━━ DATA FOR THIS EXERCISE ━━

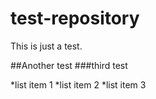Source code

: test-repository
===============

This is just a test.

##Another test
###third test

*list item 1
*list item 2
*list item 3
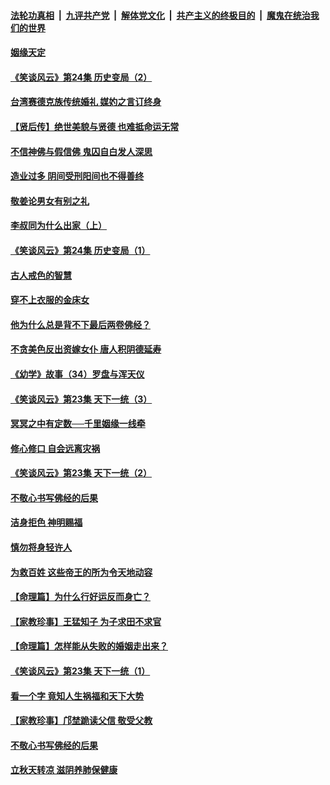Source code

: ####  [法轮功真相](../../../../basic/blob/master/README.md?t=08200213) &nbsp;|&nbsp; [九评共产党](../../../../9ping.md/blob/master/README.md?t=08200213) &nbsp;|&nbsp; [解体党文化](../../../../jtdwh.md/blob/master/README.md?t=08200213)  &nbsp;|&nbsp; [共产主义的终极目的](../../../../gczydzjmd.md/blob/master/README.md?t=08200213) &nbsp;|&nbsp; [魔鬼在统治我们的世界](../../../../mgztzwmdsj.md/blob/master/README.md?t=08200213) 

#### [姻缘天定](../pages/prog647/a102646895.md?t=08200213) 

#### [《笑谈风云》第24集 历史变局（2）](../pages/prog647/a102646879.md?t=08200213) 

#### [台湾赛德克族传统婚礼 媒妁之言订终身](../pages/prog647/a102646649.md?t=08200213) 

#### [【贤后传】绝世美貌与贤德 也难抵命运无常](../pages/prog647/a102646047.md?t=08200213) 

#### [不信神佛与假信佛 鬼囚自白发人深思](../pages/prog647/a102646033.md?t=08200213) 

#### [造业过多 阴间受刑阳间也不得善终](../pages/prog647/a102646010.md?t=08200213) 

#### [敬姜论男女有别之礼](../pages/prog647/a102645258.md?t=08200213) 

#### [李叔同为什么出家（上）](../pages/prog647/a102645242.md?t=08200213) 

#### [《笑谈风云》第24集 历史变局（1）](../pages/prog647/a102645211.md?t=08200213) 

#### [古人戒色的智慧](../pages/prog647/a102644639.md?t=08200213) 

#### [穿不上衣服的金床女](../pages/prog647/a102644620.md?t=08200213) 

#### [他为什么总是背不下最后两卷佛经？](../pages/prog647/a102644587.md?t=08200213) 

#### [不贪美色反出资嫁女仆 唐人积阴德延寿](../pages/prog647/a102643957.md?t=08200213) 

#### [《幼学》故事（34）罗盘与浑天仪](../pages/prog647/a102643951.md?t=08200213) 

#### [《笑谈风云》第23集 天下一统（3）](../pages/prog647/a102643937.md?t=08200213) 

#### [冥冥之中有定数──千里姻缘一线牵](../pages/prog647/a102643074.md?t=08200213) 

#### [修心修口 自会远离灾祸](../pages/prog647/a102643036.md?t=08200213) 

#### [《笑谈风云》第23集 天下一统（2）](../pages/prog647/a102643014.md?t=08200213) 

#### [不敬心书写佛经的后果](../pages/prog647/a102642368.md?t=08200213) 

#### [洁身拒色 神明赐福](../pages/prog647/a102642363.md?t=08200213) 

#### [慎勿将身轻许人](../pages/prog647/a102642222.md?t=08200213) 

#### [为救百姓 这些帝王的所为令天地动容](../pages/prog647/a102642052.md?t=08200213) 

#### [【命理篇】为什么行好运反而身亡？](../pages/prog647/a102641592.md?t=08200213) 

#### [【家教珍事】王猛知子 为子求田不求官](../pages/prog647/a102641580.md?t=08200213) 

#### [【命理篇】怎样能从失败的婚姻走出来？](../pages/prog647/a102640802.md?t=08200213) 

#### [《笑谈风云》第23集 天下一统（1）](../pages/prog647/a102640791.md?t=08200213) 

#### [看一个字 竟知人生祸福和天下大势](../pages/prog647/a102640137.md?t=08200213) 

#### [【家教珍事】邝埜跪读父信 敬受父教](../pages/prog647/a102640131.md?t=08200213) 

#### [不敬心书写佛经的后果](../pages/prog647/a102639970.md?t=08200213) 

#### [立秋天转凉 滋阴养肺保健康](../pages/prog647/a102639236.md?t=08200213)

━━━

Where a line of the listing holds "家教珍事", show that line.

» EXERCISE RESULT:
#### [【家教珍事】王猛知子 为子求田不求官](../pages/prog647/a102641580.md?t=08200213) 
#### [【家教珍事】邝埜跪读父信 敬受父教](../pages/prog647/a102640131.md?t=08200213) 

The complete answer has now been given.